** THE RECORDS follows **
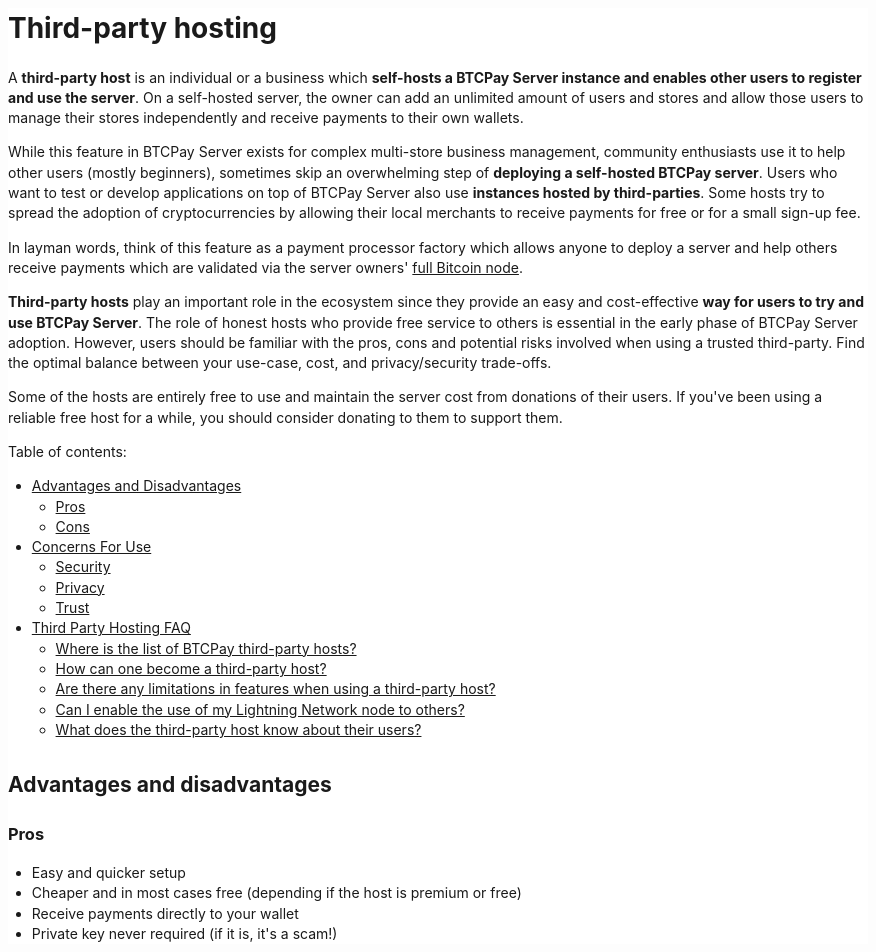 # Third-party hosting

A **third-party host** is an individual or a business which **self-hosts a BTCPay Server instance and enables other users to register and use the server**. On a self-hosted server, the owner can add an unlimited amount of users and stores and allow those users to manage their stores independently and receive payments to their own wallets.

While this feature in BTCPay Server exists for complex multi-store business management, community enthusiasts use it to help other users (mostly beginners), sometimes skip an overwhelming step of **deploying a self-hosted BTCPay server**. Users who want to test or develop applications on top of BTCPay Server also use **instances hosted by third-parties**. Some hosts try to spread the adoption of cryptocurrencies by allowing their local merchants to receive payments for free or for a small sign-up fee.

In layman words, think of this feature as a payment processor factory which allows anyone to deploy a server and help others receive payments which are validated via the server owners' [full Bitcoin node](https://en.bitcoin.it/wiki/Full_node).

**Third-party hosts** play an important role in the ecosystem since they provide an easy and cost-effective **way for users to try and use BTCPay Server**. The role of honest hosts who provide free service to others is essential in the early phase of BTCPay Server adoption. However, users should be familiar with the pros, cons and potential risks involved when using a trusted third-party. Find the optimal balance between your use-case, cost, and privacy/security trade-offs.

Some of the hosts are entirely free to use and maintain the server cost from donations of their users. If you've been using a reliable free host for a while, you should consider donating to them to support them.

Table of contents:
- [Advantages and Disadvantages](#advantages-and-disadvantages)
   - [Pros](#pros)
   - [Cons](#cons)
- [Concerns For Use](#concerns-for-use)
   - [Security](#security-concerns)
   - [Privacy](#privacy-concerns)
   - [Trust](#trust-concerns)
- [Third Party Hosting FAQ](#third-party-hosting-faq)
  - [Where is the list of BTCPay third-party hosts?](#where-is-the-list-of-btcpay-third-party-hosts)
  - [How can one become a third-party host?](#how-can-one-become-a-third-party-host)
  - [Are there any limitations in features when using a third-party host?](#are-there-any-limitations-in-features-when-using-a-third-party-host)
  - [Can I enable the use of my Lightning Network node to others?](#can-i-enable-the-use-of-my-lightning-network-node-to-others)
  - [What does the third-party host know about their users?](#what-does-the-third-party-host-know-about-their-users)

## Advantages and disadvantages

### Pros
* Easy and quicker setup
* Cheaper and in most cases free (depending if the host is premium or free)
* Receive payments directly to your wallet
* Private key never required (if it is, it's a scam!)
** End of THE RECORDS **
• _ASSIGNMENT_:
Which lines of the data include "this"? Copy each of them.

• _WRITTEN RESPONSE_:
While this feature in BTCPay Server exists for complex multi-store business management, community enthusiasts use it to help other users (mostly beginners), sometimes skip an overwhelming step of **deploying a self-hosted BTCPay server**. Users who want to test or develop applications on top of BTCPay Server also use **instances hosted by third-parties**. Some hosts try to spread the adoption of cryptocurrencies by allowing their local merchants to receive payments for free or for a small sign-up fee.
In layman words, think of this feature as a payment processor factory which allows anyone to deploy a server and help others receive payments which are validated via the server owners' [full Bitcoin node](https://en.bitcoin.it/wiki/Full_node).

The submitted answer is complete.